A percentage is a dimensionless ratio expressed as a fraction of 100. The word derives from the Latin "per centum," meaning "by the hundred." It is the universal language for expressing proportions because it places all comparisons on a common scale — 40 out of 80 and 50 out of 100 are both immediately legible as 50% without further calculation.
Percentages, decimals, and fractions are three representations of the same underlying ratio. A percentage divides the numerator by the denominator and multiplies by 100; a decimal divides without the multiplication; a fraction leaves the division unexpressed. Converting between them is routine, but context determines which form is most communicable: financial reports favour percentages, engineering calculations favour decimals, and exact computation favours fractions.
A critical property of percentages is their asymmetry under reversal. A 50% increase followed by a 50% decrease does not return to the original value — it leaves you at 75% of the start, because each percentage is applied to a different base. Understanding base effects is essential for interpreting compounding, discounts, and sequential changes correctly.
When to use Percentage
Use percentages when communicating proportions to a general audience or when comparing parts of different-sized wholes on a common scale. Use decimals when inputting values into formulas or calculations. Use fractions when exact rational representation is required without rounding error.
Worked examples
| Value | As fraction | As decimal | As percentage |
|---|---|---|---|
| 1 in 4 | 1/4 | 0.25 | 25% |
| 3 in 8 | 3/8 | 0.375 | 37.5% |
| 1 in 3 | 1/3 | 0.3333… | 33.33…% |
| 7 in 10 | 7/10 | 0.70 | 70% |
| 1 in 1 | 1/1 | 1.00 | 100% |
Common pitfalls
The base matters every time. "20% off, then an additional 10% off" is not a 30% discount — it is a 28% discount because the second 10% is applied to the already-reduced price. Always identify what the 100% base is before performing or interpreting a percentage calculation.

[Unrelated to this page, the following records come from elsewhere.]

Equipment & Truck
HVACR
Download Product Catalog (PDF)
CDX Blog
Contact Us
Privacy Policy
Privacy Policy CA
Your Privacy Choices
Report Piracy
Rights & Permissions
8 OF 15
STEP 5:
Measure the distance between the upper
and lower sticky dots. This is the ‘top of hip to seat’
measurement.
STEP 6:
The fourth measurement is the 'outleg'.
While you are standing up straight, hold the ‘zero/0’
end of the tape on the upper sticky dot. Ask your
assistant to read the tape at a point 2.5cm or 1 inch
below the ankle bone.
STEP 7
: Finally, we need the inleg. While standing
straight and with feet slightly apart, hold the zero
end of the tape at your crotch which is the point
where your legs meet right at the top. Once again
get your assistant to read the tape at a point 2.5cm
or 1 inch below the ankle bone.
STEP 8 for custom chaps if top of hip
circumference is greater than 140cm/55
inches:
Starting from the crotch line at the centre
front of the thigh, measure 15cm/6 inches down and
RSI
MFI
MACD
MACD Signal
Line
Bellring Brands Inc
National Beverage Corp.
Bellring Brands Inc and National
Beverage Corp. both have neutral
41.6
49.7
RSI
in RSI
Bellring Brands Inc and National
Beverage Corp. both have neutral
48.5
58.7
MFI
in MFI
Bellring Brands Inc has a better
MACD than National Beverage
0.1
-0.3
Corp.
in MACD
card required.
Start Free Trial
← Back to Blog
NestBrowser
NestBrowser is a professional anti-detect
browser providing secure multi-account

Frequently asked questions
What is the formula for calculating a percentage?
The standard formula is: Percentage = (Part / Whole) × 100. For example, if 30 students out of 120 passed an exam, the pass rate is (30 / 120) × 100 = 25%. Identify the "whole" carefully — it is the reference value against which the part is being measured.

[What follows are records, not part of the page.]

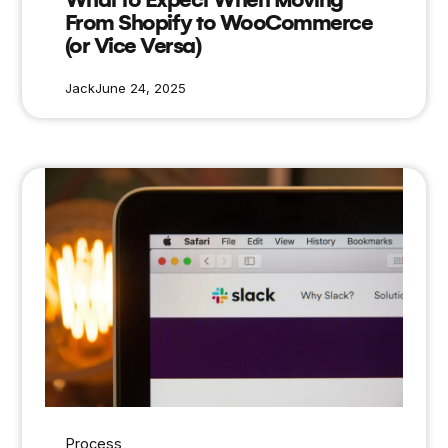
From Shopify to WooCommerce
(or Vice Versa)
Jack
June 24, 2025
Process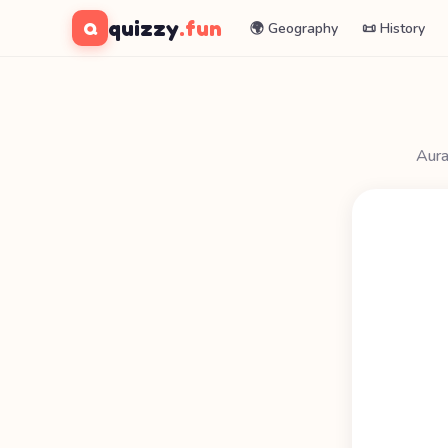
quizzy
.fun
Q
🌍 Geography
📜 History
Aura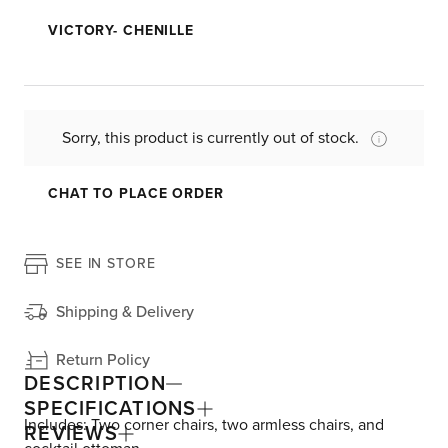
VICTORY- CHENILLE
Sorry, this product is currently out of stock.
CHAT TO PLACE ORDER
SEE IN STORE
Shipping & Delivery
Return Policy
DESCRIPTION
SPECIFICATIONS
Includes: Two corner chairs, two armless chairs, and
REVIEWS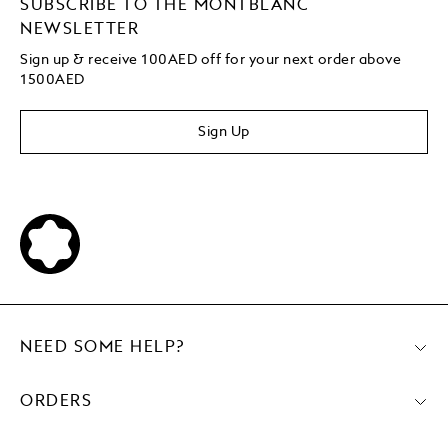
SUBSCRIBE TO THE MONTBLANC
NEWSLETTER
Sign up & receive 100AED off for your next order above
1500AED
Sign Up
NEED SOME HELP?
ORDERS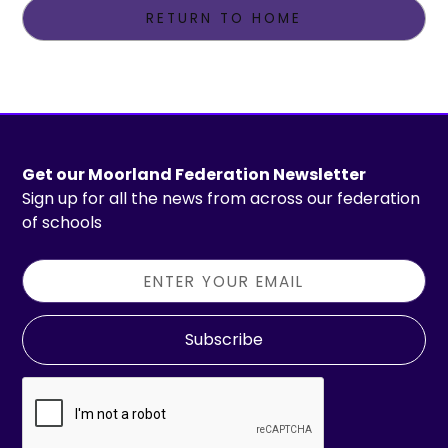
RETURN TO HOME
Get our Moorland Federation Newsletter
Sign up for all the news from across our federation
of schools
Subscribe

Can a percentage exceed 100%?
Yes. A percentage exceeds 100% whenever the part is larger than the whole — for example, a value that has more than doubled is above 200% of its original. Percentages below 0% are also valid in contexts like negative returns or temperature changes below a reference point.
What is the difference between a percentage and a percentage point?
A percentage expresses a proportion. A percentage point is the arithmetic difference between two percentages. If a tax rate rises from 20% to 25%, it increased by 5 percentage points but by 25% relative to its original value. Confusing the two is one of the most common errors in financial and statistical reporting.